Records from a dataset
________________________________________

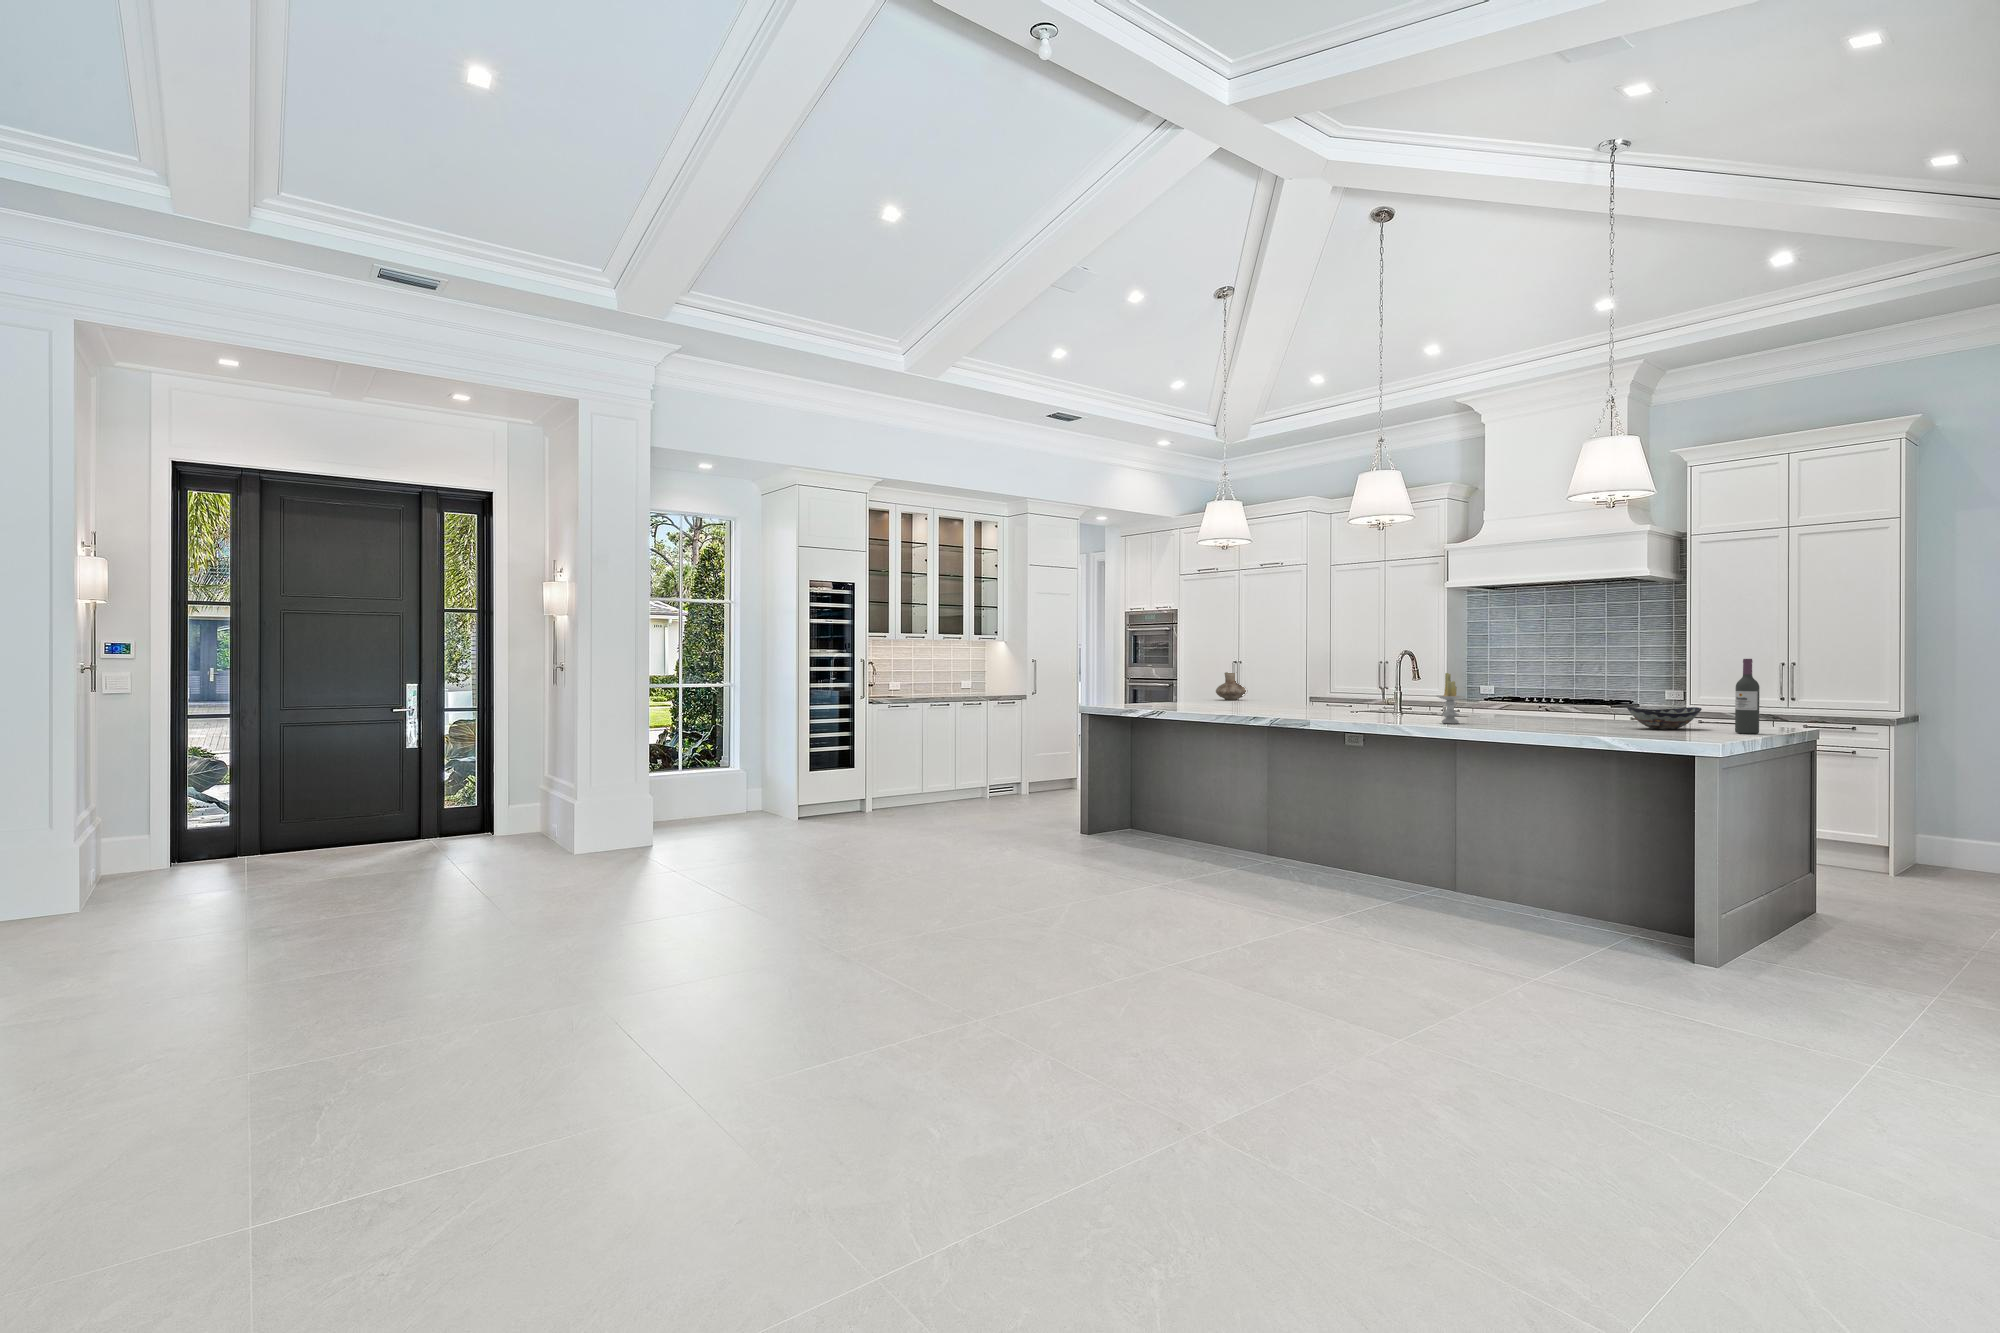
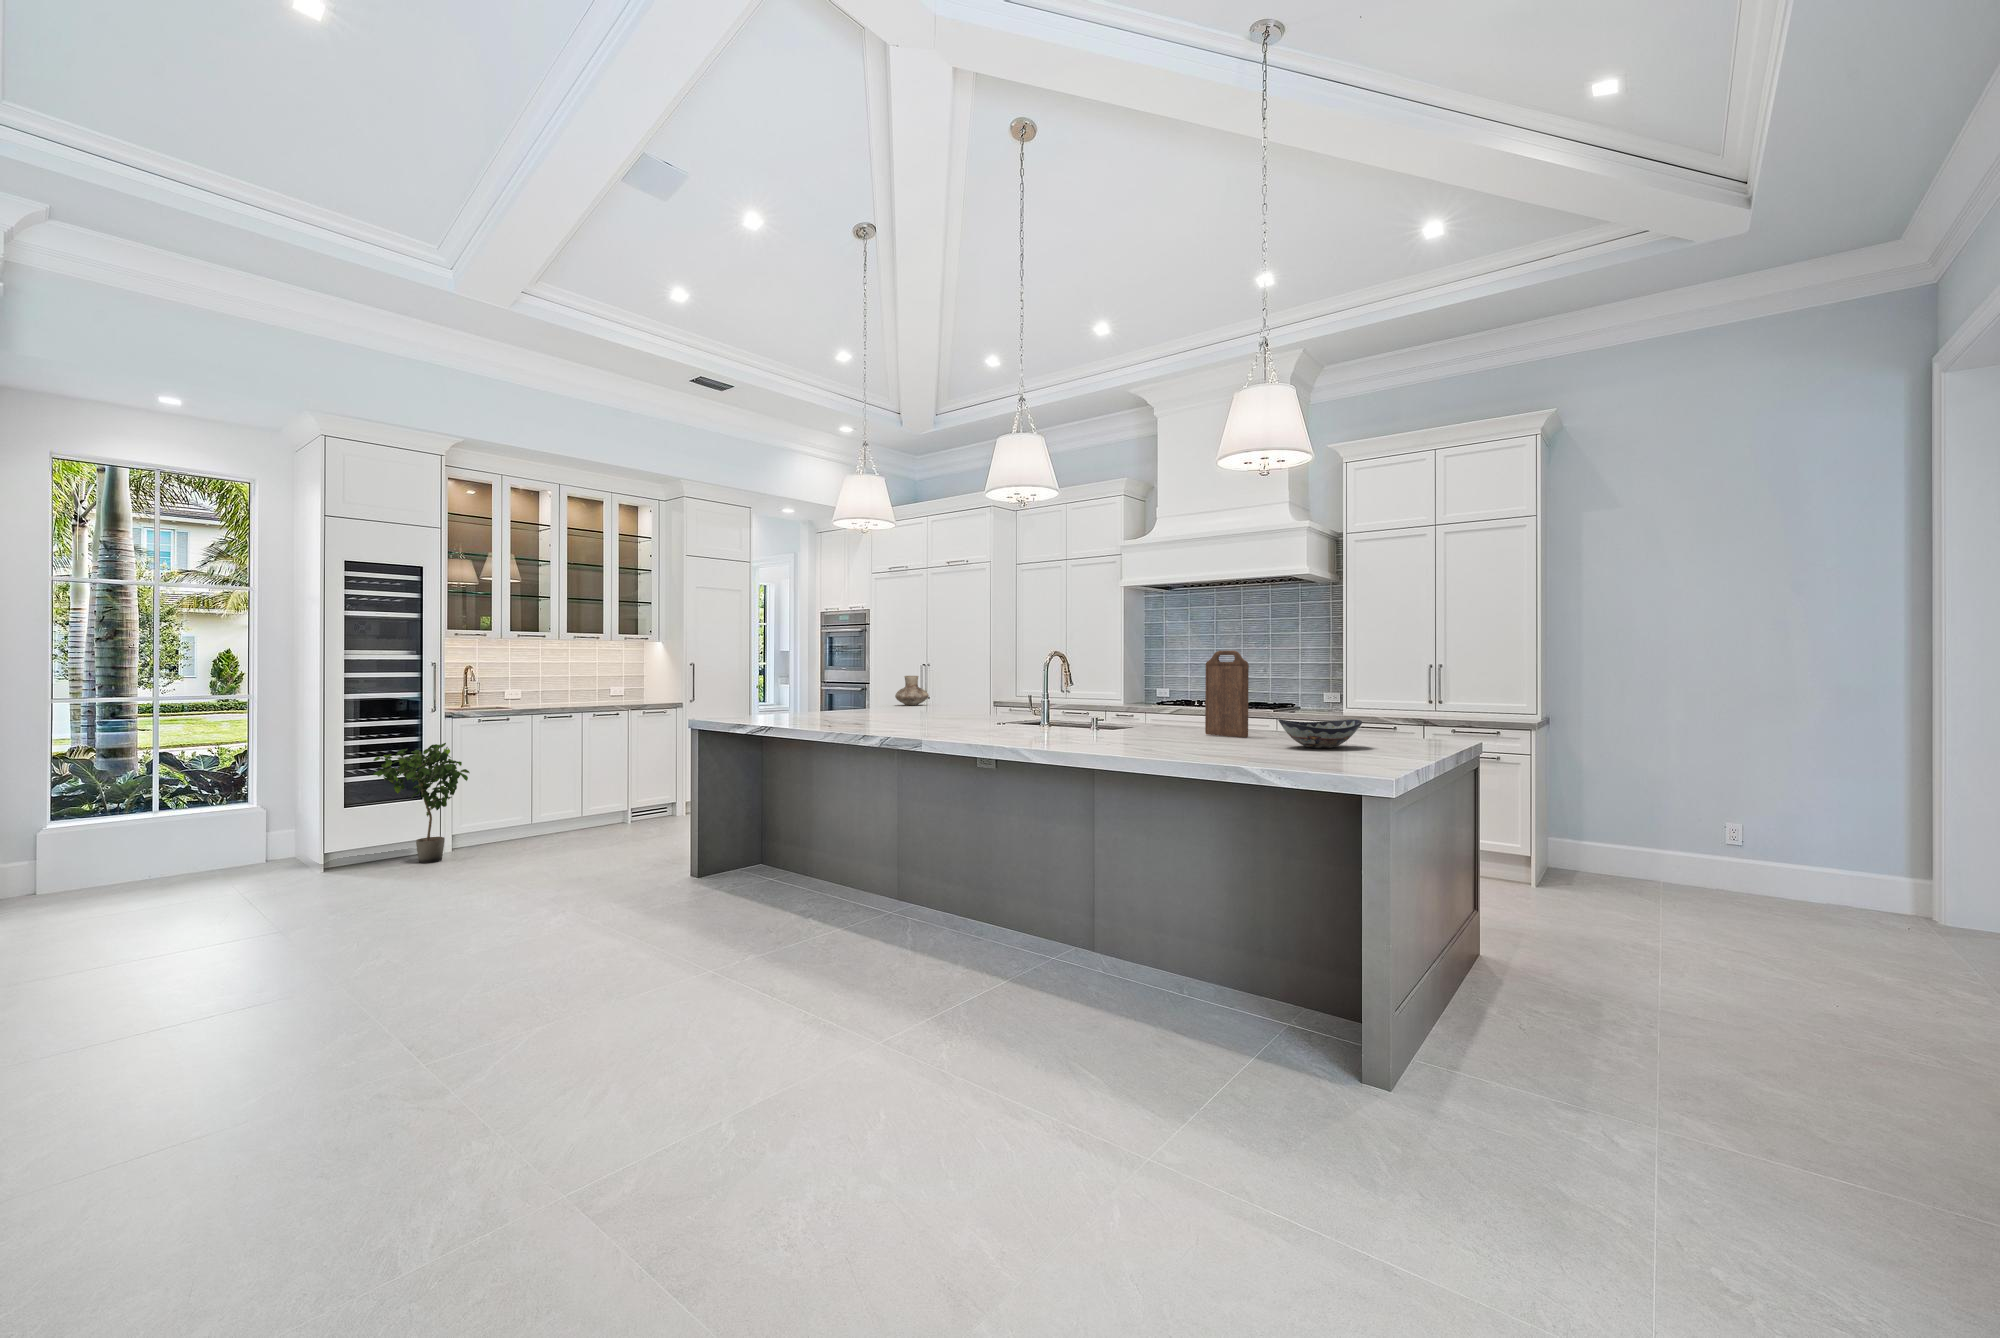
cutting board: none [1555,651,1596,723] -> present [1205,651,1249,737]
wine bottle: present [1735,659,1759,734] -> none [1401,659,1428,756]
candle: present [1437,673,1464,724] -> none [1068,677,1100,741]
potted plant: none [833,724,890,818] -> present [373,743,470,863]

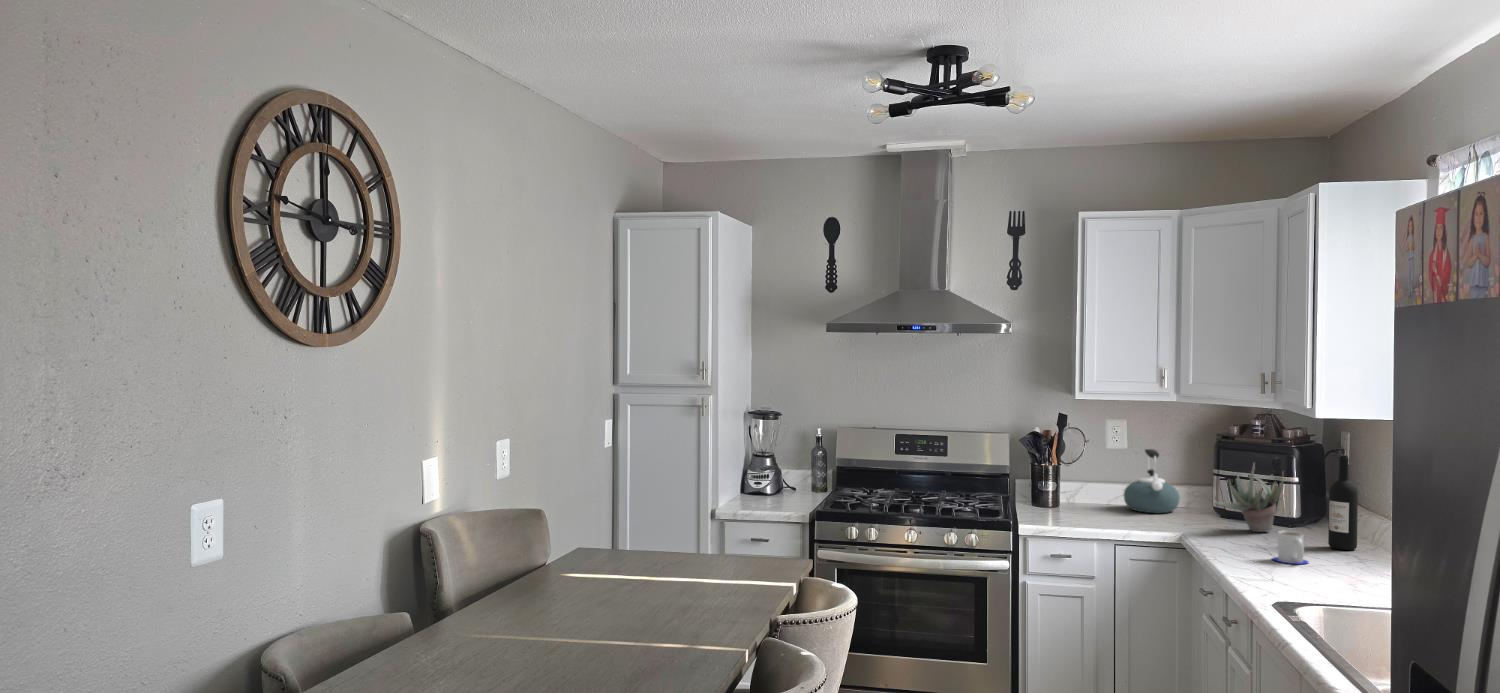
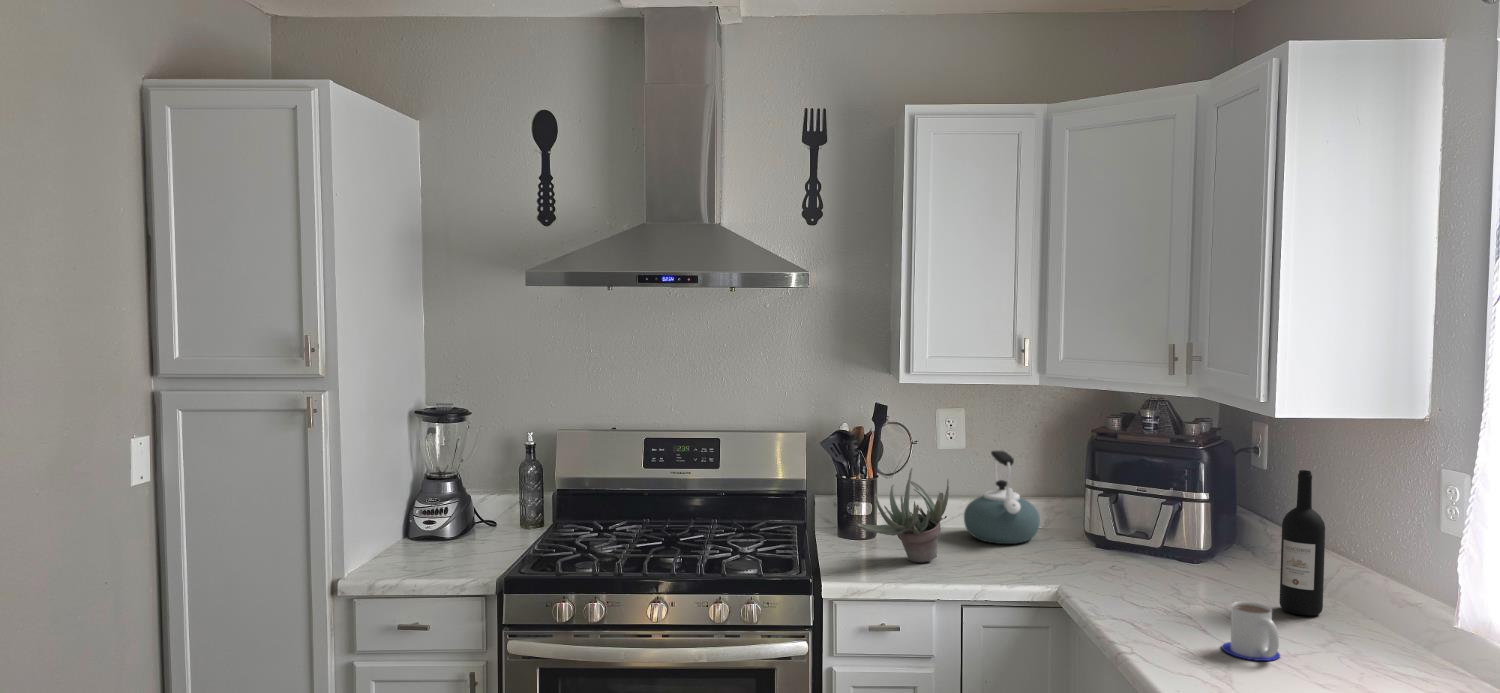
succulent plant: present [1214,464,1284,532] -> present [858,468,949,562]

________________________________________

AIM OF THE TASK> Transcribe every entry exactly, leaving out the pictures.

OUTPUT OF THE TASK>
cutting board: none [1555,651,1596,723] -> present [1205,651,1249,737]
wine bottle: present [1735,659,1759,734] -> none [1401,659,1428,756]
candle: present [1437,673,1464,724] -> none [1068,677,1100,741]
potted plant: none [833,724,890,818] -> present [373,743,470,863]

succulent plant: present [1214,464,1284,532] -> present [858,468,949,562]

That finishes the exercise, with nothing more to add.